* _Activity_:
Without including the pictures, copy each line below exactly as it reads.

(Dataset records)

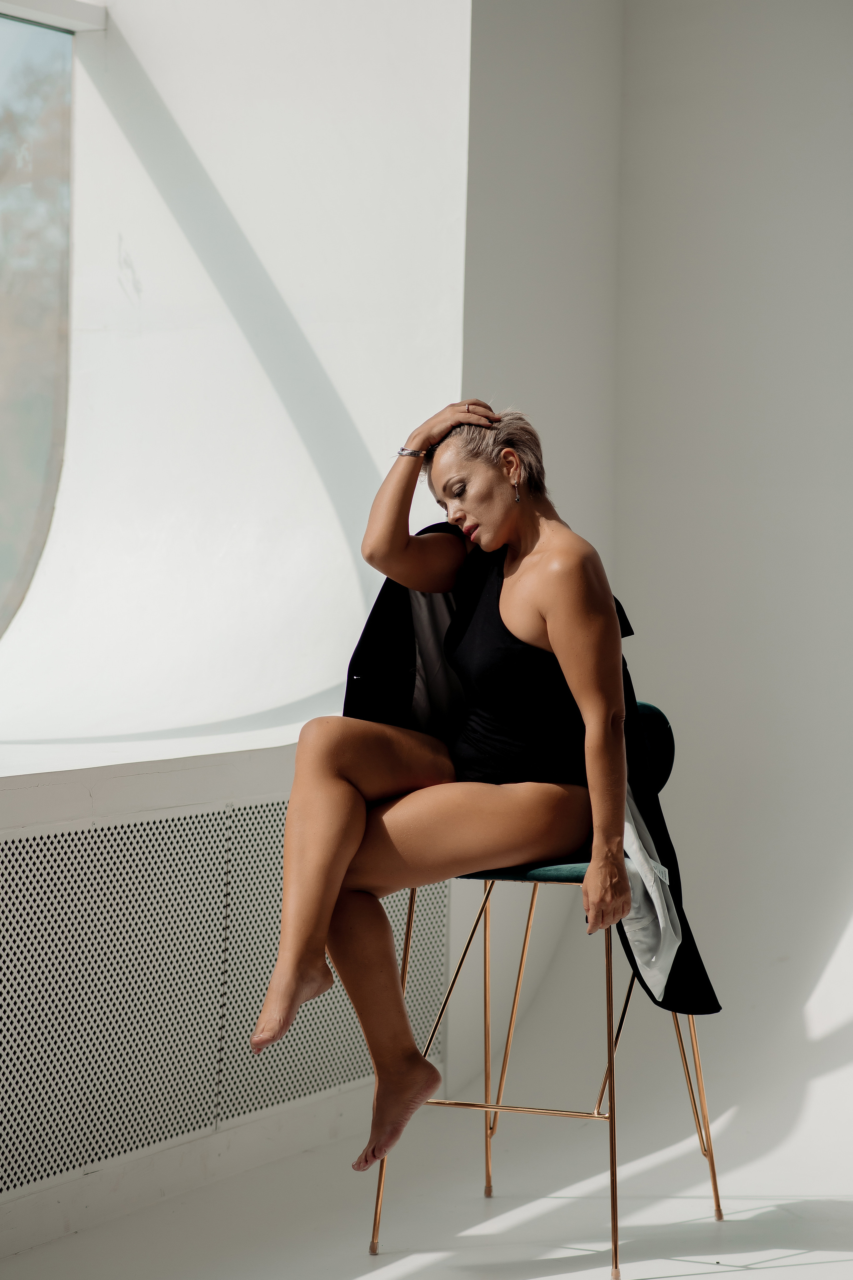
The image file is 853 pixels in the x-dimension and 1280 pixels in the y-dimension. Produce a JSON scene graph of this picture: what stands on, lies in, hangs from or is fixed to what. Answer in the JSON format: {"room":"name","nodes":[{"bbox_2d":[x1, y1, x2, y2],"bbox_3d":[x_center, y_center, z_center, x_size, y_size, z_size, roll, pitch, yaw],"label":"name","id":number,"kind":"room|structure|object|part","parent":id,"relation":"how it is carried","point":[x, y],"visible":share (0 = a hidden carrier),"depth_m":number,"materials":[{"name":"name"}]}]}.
{"room":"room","nodes":[
{"label":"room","id":0,"kind":"room"},
{"bbox_2d":[0,3,527,1254],"bbox_3d":[-0.552,-0.937,6.195,0.801,2.283,1.070,2,2,28],"label":"wall","id":1,"kind":"structure","parent":0,"point":[364,427],"depth_m":6.25,"materials":[{"name":"white paint"}]},
{"bbox_2d":[0,5,75,646],"bbox_3d":[-1.256,-0.666,5.727,0.100,1.725,2.236,2,2,28],"label":"window","id":2,"kind":"structure","parent":1,"relation":"in","point":[3,494],"depth_m":6.40,"materials":[{"name":"clear glass"}]},
{"bbox_2d":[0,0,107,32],"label":"window frame","id":3,"kind":"structure","parent":1,"relation":"attached to","point":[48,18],"depth_m":6.31,"materials":[{"name":"white"}]},
{"bbox_2d":[0,711,311,829],"bbox_3d":[-0.880,0.232,4.881,0.660,0.077,2.744,2,2,28],"label":"window sill","id":4,"kind":"structure","parent":1,"relation":"attached to","point":[23,772],"depth_m":5.05,"materials":[{"name":"white paint"}]},
{"bbox_2d":[0,790,449,1219],"bbox_3d":[-0.805,0.599,4.420,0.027,0.525,3.279,2,2,28],"label":"radiator cover","id":5,"kind":"object","parent":1,"relation":"attached to","point":[133,850],"visible":0.78,"depth_m":5.08,"materials":[{"name":"metal"}]},
{"bbox_2d":[0,1076,852,1279],"bbox_3d":[0.363,1.069,3.426,4.057,0.121,5.862,2,2,28],"label":"floor","id":6,"kind":"structure","parent":0,"point":[675,1278],"depth_m":5.08,"materials":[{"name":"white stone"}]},
{"bbox_2d":[363,702,725,1276],"bbox_3d":[0.209,0.563,5.039,0.527,0.861,0.540,2,2,28],"label":"chair","id":7,"kind":"object","parent":6,"relation":"on","point":[648,707],"visible":0.57,"depth_m":4.98,"materials":[{"name":"metal"}]},
{"bbox_3d":[-0.042,0.682,4.981,0.069,0.636,0.075,2,2,28],"label":"leg","id":8,"kind":"part","parent":7,"relation":"part of","materials":[{"name":"gold metal"}]},
{"bbox_2d":[249,397,639,1183],"bbox_3d":[0.080,0.151,4.823,0.552,1.203,0.908,1,2,6],"label":"woman","id":9,"kind":"object","parent":7,"relation":"on","point":[334,845],"visible":0.92,"depth_m":4.75},
{"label":"leg","id":10,"kind":"part","parent":7,"relation":"part of","materials":[{"name":"metal"}]},
{"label":"leg","id":11,"kind":"part","parent":7,"relation":"part of","materials":[{"name":"gold metal"}]},
{"bbox_3d":[0.217,0.353,5.216,0.487,0.089,0.488,2,2,28],"label":"seat cushion","id":12,"kind":"part","parent":7,"relation":"part of","materials":[{"name":"fabric"}]},
{"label":"leg","id":13,"kind":"part","parent":7,"relation":"part of","materials":[{"name":"metal"}]},
{"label":"backrest","id":14,"kind":"part","parent":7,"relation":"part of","materials":[{"name":"fabric"}]},
{"bbox_3d":[0.451,0.719,5.147,0.079,0.496,0.080,2,2,28],"label":"leg","id":15,"kind":"part","parent":7,"relation":"part of","materials":[{"name":"gold metal"}]},
{"bbox_2d":[458,0,852,1131],"bbox_3d":[1.518,-0.593,5.935,3.418,3.136,0.353,2,2,28],"label":"wall","id":16,"kind":"structure","parent":0,"point":[849,316],"depth_m":6.29,"materials":[{"name":"white paint"}]}
]}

* _Solved problem_:
The image file is 853 pixels in the x-dimension and 1280 pixels in the y-dimension. Produce a JSON scene graph of this picture: what stands on, lies in, hangs from or is fixed to what. Answer in the JSON format: {"room":"name","nodes":[{"bbox_2d":[x1, y1, x2, y2],"bbox_3d":[x_center, y_center, z_center, x_size, y_size, z_size, roll, pitch, yaw],"label":"name","id":number,"kind":"room|structure|object|part","parent":id,"relation":"how it is carried","point":[x, y],"visible":share (0 = a hidden carrier),"depth_m":number,"materials":[{"name":"name"}]}]}.
{"room":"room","nodes":[
{"label":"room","id":0,"kind":"room"},
{"bbox_2d":[0,3,527,1254],"bbox_3d":[-0.552,-0.937,6.195,0.801,2.283,1.070,2,2,28],"label":"wall","id":1,"kind":"structure","parent":0,"point":[364,427],"depth_m":6.25,"materials":[{"name":"white paint"}]},
{"bbox_2d":[0,5,75,646],"bbox_3d":[-1.256,-0.666,5.727,0.100,1.725,2.236,2,2,28],"label":"window","id":2,"kind":"structure","parent":1,"relation":"in","point":[3,494],"depth_m":6.40,"materials":[{"name":"clear glass"}]},
{"bbox_2d":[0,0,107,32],"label":"window frame","id":3,"kind":"structure","parent":1,"relation":"attached to","point":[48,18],"depth_m":6.31,"materials":[{"name":"white"}]},
{"bbox_2d":[0,711,311,829],"bbox_3d":[-0.880,0.232,4.881,0.660,0.077,2.744,2,2,28],"label":"window sill","id":4,"kind":"structure","parent":1,"relation":"attached to","point":[23,772],"depth_m":5.05,"materials":[{"name":"white paint"}]},
{"bbox_2d":[0,790,449,1219],"bbox_3d":[-0.805,0.599,4.420,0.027,0.525,3.279,2,2,28],"label":"radiator cover","id":5,"kind":"object","parent":1,"relation":"attached to","point":[133,850],"visible":0.78,"depth_m":5.08,"materials":[{"name":"metal"}]},
{"bbox_2d":[0,1076,852,1279],"bbox_3d":[0.363,1.069,3.426,4.057,0.121,5.862,2,2,28],"label":"floor","id":6,"kind":"structure","parent":0,"point":[675,1278],"depth_m":5.08,"materials":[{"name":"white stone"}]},
{"bbox_2d":[363,702,725,1276],"bbox_3d":[0.209,0.563,5.039,0.527,0.861,0.540,2,2,28],"label":"chair","id":7,"kind":"object","parent":6,"relation":"on","point":[648,707],"visible":0.57,"depth_m":4.98,"materials":[{"name":"metal"}]},
{"bbox_3d":[-0.042,0.682,4.981,0.069,0.636,0.075,2,2,28],"label":"leg","id":8,"kind":"part","parent":7,"relation":"part of","materials":[{"name":"gold metal"}]},
{"bbox_2d":[249,397,639,1183],"bbox_3d":[0.080,0.151,4.823,0.552,1.203,0.908,1,2,6],"label":"woman","id":9,"kind":"object","parent":7,"relation":"on","point":[334,845],"visible":0.92,"depth_m":4.75},
{"label":"leg","id":10,"kind":"part","parent":7,"relation":"part of","materials":[{"name":"metal"}]},
{"label":"leg","id":11,"kind":"part","parent":7,"relation":"part of","materials":[{"name":"gold metal"}]},
{"bbox_3d":[0.217,0.353,5.216,0.487,0.089,0.488,2,2,28],"label":"seat cushion","id":12,"kind":"part","parent":7,"relation":"part of","materials":[{"name":"fabric"}]},
{"label":"leg","id":13,"kind":"part","parent":7,"relation":"part of","materials":[{"name":"metal"}]},
{"label":"backrest","id":14,"kind":"part","parent":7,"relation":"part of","materials":[{"name":"fabric"}]},
{"bbox_3d":[0.451,0.719,5.147,0.079,0.496,0.080,2,2,28],"label":"leg","id":15,"kind":"part","parent":7,"relation":"part of","materials":[{"name":"gold metal"}]},
{"bbox_2d":[458,0,852,1131],"bbox_3d":[1.518,-0.593,5.935,3.418,3.136,0.353,2,2,28],"label":"wall","id":16,"kind":"structure","parent":0,"point":[849,316],"depth_m":6.29,"materials":[{"name":"white paint"}]}
]}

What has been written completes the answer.